Presentation script using the five-step formula

  1. Explain horizontal axis "This chart is different — neither axis is time. On the horizontal axis, we have monthly churn. Churn is the share of customers who cancel each month — if a hundred start the month and three leave, that is three percent churn. Further right means customers leave faster."
  2. Explain vertical axis "On the vertical axis, we have how fast that cohort grew during the boom. Higher up means faster growth."
  3. Walk through legend/groups "Each dot is one customer cohort. The red dot in the upper right is Online — it grew fastest and churns fastest. The navy dot in the lower left is Enterprise — steadier growth, and it almost never leaves. The upper-right corner is the dangerous place to be: fast growth you can't keep."
  4. Put one number in sentence "The Online cohort churned about 3% of its customers every month — roughly a third of the base every year — while Enterprise spent 130% of what it had the year before, meaning the existing customers grew instead of leaving."
  5. Share takeaway "The takeaway is that you could see the hangover coming. The fastest-growing customers were the ones with one foot out the door the whole time."

Slide takeaway

In the same year, Enterprise grew 24% and Online shrank 8%. Same company, opposite stories.

Zoom — Revenue Growth by Cohort

Year-over-year % change · Enterprise vs. Online · FY2022–FY2023

Enterprise Online
+80% +60% +40% +20% 0% −20% +37% +71% FY2022 +24% −8% FY2023

Source: Zoom FY2023 8-K (full-year Enterprise revenue +24%, full-year Online revenue −8% reported; Online fell 10% in the fourth quarter).
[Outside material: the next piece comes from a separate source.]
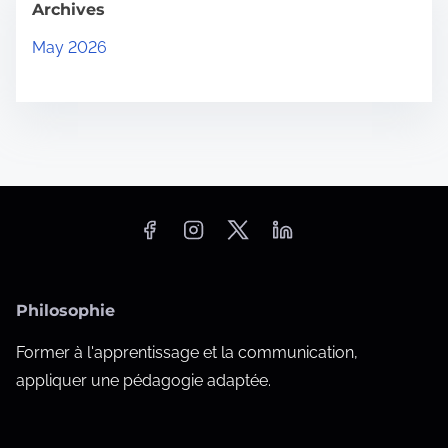
Archives
May 2026
Philosophie
Former à l'apprentissage et la communication,
appliquer une pédagogie adaptée.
FY2022 growth rates are directional, derived from the modeled cohort splits against reported totals. Zero line marked; above is growth, below is decline.

Presentation script using the five-step formula

  1. Explain horizontal axis "On the horizontal axis, we have two fiscal years, 2022 and 2023."
  2. Explain vertical axis "On the vertical axis, we have year-over-year revenue growth as a percent. The line across the middle is zero — above it is growth, below it is decline."
  3. Walk through legend/groups "There are two bars per year, grouped together. The navy bars are Enterprise. The red bars are Online. Same years, side by side, so you can compare the two cohorts directly."
  4. Put one number in sentence "In fiscal 2023, Enterprise revenue grew 24% for the full year, while Online revenue fell 8%."
  5. Share takeaway "The takeaway is that this was not a video-conferencing problem. People were still buying — Enterprise kept growing. One cohort left, and it was the one the boom had been built on."

What you just practiced

The chart type changed. The approach to presenting them didn't.

The lesson: do not make the audience decode the chart alone. A bar chart, a stacked bar, a scatter, and a grouped bar all read the same way: explain the horizontal axis, explain the vertical axis, walk through the legend or groups, put one number into a sentence, share the takeaway. The chart type tells you what to draw. The formula tells you what to say.